Five-Year Clinical Trial on Atropine for the Treatment of Myopia 2: Myopia Control with Atropine 0.01% Eyedrops

Abstract

Purpose: To compare the safety and efficacy of different concentrations of atropine eyedrops in controlling myopia progression over 5 years.

Design: Randomized, double-masked clinical trial.

Participants: A total of 400 children originally randomized to receive atropine 0.5%, 0.1%, or 0.01% once daily in both eyes in a 2:2:1 ratio.

Methods: Children received atropine for 24 months (phase 1), after which medication was stopped for 12 months (phase 2). Children who had myopia progression (≥-0.50 diopters [D] in at least 1 eye) during phase 2 were restarted on atropine 0.01% for a further 24 months (phase 3).

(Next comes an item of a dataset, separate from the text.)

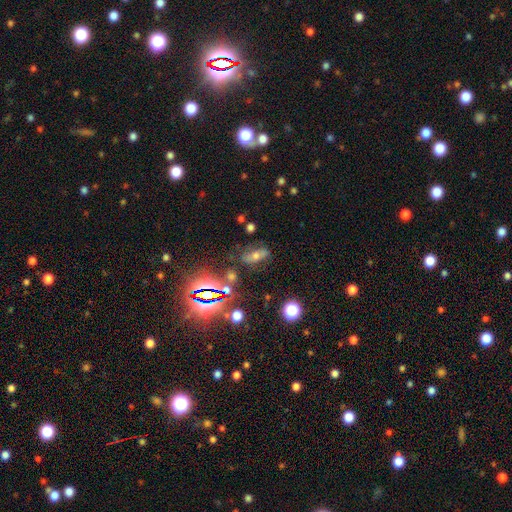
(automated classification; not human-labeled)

Main outcome measures: Change in spherical equivalent and axial length over 5 years.

Results: There was a dose-related response in phase 1 with a greater effect in higher doses, but an inverse dose-related increase in myopia during phase 2 (washout), resulting in atropine 0.01% being most effective in reducing myopia progression at 3 years. Some 24%, 59%, and 68% of children originally in the atropine 0.01%, 0.1%, and 0.5% groups, respectively, who progressed in phase 2 were restarted on atropine 0.01%. Younger children and those with greater myopic progression in year 1 were more likely to require re-treatment. The lower myopia progression in the 0.01% group persisted during phase 3, with overall myopia progression and change in axial elongation at the end of 5 years being lowest in this group (-1.38±0.98 D; 0.75±0.48 mm) compared with the 0.1% (-1.83±1.16 D, P = 0.003; 0.85±0.53 mm, P = 0.144) and 0.5% (-1.98±1.10 D, P < 0.001; 0.87±0.49 mm, P = 0.075) groups. Atropine 0.01% also caused minimal pupil dilation (0.8 mm), minimal loss of accommodation (2-3 D), and no near visual loss compared with higher doses.

Conclusions: Over 5 years, atropine 0.01% eyedrops were more effective in slowing myopia progression with less visual side effects compared with higher doses of atropine.